Wednesday, May 19, 2010

Graham V. Florida: We learn, sometimes, from our mistakes


The Supreme Court ruled 6-3 against sentencing minors convicted of crimes other than murder to life imprisonment without possibility of parole. The dissent was written by Clarence Thomas, joined by Scalia and Alito.

Thomas first rejected the idea that the Supreme Court is better able to judge whether such sentences are proportionate to the crime committed than are legislatures, judges or juries: “I am unwilling to assume that we, as members of this Court, are any more capable of making such moral judgments than our fellow citizens. Nothing in our training as judges qualifies us for that task”. Boy, ain’t it the truth.

Indeed, he rejects the notion that punishments which are grossly disproportionate are unconstitutional, that is, that they are cruel and unusual.

The majority argues that there is an evolving standard of public opinion which now opposes locking up minors and throwing away the key. Thomas disagrees, and we’ll get to that, but first he denies that the constitutionality of a punishment rests on what he dismissively calls a “snapshot” of public opinion. Worse, he says, the Court only allows for evolution away from draconian punishments: why, there might be a “pendulum swing in social attitudes” in favor of more drastic punishments.

In support of his contention that there is a consensus among the American people for imprisoning minors for life for crimes other than homicide, Thomas notes that such imprisonment is allowed under the laws of 37 states (the Supreme Court often uses laws, no matter when enacted, as a proxy for public opinion, which leads it to declare in effect that laws are constitutional because they are laws), while only 5 states ban it. He rejects as completely irrelevant to determining the current acceptability of such punishments that in 26 states these laws have fallen into disuse.
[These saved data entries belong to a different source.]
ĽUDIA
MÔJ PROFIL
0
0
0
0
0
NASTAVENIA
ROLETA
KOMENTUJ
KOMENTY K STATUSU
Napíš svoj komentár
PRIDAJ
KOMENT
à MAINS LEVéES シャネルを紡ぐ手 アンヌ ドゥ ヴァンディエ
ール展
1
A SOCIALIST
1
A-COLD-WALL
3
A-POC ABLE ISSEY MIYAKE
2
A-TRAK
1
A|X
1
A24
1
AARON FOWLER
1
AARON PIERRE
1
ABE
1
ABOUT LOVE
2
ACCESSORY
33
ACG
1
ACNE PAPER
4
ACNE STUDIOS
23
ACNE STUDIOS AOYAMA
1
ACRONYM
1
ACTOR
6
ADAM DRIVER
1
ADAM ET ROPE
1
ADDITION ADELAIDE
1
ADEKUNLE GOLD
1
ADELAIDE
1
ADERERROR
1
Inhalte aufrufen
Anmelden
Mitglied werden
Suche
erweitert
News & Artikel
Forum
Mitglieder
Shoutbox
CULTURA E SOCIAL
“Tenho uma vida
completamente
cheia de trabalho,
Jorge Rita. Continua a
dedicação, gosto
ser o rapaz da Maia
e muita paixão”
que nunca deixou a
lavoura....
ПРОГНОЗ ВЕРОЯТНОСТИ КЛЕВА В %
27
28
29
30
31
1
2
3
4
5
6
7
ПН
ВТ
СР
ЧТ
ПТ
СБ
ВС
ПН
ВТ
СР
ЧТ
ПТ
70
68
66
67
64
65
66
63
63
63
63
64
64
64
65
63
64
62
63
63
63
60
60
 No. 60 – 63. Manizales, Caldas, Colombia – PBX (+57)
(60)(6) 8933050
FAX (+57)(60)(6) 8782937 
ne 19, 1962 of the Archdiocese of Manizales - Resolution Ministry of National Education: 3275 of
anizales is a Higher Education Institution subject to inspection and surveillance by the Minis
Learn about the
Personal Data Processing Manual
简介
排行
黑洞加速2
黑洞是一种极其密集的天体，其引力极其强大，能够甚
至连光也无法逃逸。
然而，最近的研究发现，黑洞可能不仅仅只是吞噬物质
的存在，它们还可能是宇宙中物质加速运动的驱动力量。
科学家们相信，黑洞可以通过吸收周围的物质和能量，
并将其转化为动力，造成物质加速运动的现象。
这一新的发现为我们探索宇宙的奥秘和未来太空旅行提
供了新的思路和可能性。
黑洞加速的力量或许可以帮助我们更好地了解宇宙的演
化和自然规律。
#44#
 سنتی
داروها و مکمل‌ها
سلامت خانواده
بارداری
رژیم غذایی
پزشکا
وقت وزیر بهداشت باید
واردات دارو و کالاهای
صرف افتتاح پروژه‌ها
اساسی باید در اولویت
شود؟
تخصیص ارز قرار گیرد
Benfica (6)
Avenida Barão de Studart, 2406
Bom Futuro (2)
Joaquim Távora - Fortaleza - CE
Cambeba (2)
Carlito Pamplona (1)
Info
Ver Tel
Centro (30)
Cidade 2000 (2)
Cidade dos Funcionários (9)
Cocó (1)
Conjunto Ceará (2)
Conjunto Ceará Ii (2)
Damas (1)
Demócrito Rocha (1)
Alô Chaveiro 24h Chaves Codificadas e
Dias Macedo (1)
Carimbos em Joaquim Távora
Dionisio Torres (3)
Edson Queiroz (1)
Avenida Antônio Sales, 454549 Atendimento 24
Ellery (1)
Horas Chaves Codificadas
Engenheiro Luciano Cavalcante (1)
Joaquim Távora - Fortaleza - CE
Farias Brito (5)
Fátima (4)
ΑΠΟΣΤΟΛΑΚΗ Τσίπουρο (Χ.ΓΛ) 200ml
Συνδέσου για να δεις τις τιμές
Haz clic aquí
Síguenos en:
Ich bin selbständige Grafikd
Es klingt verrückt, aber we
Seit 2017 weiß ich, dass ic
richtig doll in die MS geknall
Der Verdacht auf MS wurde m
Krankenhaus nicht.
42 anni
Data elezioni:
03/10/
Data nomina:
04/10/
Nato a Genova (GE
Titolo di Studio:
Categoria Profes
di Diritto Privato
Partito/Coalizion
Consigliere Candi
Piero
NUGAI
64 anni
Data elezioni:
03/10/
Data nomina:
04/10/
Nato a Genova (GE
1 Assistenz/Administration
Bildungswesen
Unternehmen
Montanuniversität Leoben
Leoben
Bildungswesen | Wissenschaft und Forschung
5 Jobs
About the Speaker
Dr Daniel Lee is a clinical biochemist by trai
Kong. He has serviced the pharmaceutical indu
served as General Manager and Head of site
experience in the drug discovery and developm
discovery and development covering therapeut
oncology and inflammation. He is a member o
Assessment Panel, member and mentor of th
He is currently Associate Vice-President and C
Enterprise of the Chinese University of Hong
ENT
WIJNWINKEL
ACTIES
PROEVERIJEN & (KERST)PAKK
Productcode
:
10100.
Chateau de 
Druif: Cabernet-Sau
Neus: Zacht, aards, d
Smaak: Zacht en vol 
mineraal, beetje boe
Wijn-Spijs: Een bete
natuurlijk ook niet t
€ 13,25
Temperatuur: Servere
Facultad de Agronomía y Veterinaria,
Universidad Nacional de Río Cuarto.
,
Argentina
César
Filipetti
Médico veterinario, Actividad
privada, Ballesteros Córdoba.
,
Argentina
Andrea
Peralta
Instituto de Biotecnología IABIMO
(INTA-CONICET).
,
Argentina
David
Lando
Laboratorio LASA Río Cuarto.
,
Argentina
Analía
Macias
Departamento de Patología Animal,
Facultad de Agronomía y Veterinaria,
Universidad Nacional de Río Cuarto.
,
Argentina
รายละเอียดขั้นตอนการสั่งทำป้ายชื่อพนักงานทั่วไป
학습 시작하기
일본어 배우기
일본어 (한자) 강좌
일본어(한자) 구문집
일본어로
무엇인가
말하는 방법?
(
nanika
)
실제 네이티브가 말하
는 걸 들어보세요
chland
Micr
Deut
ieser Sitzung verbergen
And hell, if you go back to the 18th century, “the common law set a rebuttable presumption of incapacity to commit any felony at the age of 14, and theoretically permitted [even] capital punishment to be imposed on a person as young as age 7.” Good times, good times. This is Thomas’s gold standard for moral acceptability: hanging little children for property crimes. Stevens, concurring with the majority, writes, “We learn, sometimes, from our mistakes.” It’s like he’s never even met Clarence Thomas.